A toxin produced by an aquatic cell blocks voltage gated calcium channels. With your knowledge of the nervous system, propose a mechanism for why this toxin can be used as analgesic during surgery....
A toxin produced by an aquatic cell blocks voltage gated calcium channels. With your knowledge of the nervous system, propose a mechanism for why this toxin can be used as analgesic during surgery. Explain the normal physiology and what occurs when the toxin is present.
The primary cells of the nervous system are neurons. Neurons need to communicate with each other in order to send information, in the form of electrical signals, throughout the body. Some neurons simply send those signals directly into other neurons, but the majority of them do not. Instead, they release chemicals into the (very small) space in between one neuron and another. You can think of this like writing on a post-it note and handing it to the person next to you. The messages (chemicals) that the neurons release are called neurotransmitters, and voltage-gated calcium channels are critical to their function.
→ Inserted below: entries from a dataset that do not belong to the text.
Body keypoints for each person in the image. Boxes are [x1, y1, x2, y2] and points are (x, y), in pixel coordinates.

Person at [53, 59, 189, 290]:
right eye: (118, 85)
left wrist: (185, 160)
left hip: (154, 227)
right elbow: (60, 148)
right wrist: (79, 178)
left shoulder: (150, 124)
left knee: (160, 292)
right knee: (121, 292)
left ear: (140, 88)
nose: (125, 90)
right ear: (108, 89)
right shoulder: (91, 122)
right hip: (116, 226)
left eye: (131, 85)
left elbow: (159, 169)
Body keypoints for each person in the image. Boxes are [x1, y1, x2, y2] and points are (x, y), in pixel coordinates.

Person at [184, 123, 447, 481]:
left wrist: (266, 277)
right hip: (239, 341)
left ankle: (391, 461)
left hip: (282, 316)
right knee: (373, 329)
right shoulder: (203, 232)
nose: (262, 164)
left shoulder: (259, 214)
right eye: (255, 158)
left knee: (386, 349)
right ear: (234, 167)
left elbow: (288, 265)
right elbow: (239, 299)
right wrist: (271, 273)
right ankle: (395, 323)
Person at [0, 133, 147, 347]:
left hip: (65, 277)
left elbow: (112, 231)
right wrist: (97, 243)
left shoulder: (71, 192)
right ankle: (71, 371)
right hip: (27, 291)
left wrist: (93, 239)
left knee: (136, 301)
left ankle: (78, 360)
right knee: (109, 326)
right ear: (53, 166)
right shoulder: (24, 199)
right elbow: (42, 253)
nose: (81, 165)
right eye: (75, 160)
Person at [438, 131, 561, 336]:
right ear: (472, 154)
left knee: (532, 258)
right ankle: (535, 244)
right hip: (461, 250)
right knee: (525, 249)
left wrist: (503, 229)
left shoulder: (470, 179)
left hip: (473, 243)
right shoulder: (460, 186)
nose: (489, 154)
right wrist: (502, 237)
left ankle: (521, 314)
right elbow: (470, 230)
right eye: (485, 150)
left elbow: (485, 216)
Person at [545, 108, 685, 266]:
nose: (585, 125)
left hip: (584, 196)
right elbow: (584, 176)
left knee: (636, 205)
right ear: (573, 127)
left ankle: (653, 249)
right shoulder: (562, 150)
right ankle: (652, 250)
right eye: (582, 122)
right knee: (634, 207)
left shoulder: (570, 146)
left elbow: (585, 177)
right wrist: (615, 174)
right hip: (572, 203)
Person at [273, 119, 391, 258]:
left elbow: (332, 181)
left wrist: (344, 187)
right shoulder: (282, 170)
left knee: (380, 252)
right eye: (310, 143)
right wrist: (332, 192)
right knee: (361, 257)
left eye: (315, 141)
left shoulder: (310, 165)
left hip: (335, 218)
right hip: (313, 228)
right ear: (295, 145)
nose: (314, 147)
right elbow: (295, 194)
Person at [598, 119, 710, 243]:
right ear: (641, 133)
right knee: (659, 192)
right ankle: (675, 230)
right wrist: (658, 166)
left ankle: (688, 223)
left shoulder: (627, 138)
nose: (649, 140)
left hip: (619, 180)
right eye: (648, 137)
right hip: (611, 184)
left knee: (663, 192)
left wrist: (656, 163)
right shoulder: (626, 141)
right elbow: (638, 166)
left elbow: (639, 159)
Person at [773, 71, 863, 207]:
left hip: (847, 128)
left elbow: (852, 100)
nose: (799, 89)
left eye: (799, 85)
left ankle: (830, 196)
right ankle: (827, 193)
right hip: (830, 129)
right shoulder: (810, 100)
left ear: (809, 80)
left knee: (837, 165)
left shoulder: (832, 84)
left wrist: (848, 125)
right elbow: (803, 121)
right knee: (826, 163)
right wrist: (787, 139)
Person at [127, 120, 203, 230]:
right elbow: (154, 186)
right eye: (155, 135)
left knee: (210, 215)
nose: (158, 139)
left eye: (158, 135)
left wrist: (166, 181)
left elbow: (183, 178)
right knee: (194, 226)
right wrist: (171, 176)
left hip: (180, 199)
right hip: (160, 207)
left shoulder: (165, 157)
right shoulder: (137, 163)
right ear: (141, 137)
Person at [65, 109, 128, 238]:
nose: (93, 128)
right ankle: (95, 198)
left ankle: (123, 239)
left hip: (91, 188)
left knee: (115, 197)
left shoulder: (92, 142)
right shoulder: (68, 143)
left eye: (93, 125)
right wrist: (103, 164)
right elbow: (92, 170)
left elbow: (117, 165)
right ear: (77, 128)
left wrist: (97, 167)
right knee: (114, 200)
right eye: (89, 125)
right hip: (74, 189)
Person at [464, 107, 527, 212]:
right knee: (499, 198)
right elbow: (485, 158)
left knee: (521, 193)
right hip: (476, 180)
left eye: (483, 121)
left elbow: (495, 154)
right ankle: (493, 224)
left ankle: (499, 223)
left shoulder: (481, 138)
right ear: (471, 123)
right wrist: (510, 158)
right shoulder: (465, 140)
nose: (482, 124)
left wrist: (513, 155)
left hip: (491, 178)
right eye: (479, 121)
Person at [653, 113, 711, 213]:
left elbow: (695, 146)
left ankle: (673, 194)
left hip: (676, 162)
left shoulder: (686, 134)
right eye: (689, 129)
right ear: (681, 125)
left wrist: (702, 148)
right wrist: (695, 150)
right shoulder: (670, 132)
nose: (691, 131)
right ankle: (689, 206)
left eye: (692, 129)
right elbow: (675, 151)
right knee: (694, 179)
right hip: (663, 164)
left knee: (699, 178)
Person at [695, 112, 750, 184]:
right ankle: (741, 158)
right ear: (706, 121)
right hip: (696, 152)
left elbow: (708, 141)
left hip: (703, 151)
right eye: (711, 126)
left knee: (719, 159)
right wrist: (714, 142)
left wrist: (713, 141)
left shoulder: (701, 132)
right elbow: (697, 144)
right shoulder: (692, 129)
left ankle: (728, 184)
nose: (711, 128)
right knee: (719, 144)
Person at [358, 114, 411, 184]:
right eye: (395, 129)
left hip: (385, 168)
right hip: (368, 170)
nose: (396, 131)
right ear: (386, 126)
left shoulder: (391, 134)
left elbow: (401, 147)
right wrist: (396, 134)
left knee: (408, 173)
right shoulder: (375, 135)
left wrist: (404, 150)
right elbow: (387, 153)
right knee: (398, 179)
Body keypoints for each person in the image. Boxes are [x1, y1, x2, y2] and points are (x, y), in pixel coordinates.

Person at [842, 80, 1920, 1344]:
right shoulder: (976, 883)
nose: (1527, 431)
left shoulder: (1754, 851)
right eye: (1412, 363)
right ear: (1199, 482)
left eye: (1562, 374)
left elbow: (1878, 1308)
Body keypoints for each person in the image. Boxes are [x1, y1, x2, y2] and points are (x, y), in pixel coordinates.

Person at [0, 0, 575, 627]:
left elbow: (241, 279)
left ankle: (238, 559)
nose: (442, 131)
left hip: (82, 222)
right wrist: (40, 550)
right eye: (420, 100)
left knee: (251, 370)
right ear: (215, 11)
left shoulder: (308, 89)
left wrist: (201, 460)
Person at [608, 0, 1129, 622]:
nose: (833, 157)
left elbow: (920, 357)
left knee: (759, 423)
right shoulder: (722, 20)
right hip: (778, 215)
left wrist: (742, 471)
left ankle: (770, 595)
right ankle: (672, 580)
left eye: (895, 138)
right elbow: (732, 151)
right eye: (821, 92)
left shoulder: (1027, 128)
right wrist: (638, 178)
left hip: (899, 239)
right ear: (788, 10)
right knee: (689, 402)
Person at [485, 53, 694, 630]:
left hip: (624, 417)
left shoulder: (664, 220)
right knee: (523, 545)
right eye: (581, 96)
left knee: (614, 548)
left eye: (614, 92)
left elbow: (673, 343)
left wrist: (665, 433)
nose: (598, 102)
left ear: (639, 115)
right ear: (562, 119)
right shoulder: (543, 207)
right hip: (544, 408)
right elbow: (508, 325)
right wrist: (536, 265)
The first step in communication is the arrival of an electrical signal (called an action potential) which triggers the calcium channels to open. This influx of calcium signals vesicles (small "bubbles" inside the cell, filled with neurotransmitters) to go to the edge of the cell, fuse with the membrane, and release their neurotransmitters.
If the calcium channels are blocked, this will interfere with the functioning of the neurotransmitters. If being used as an analgesic, the subject will be unable to feel pain, because the cells receiving the "pain" signal will be unable to communicate that message to any other neuron. The individual receptor cell still knows what's going on, but it has basically been muted.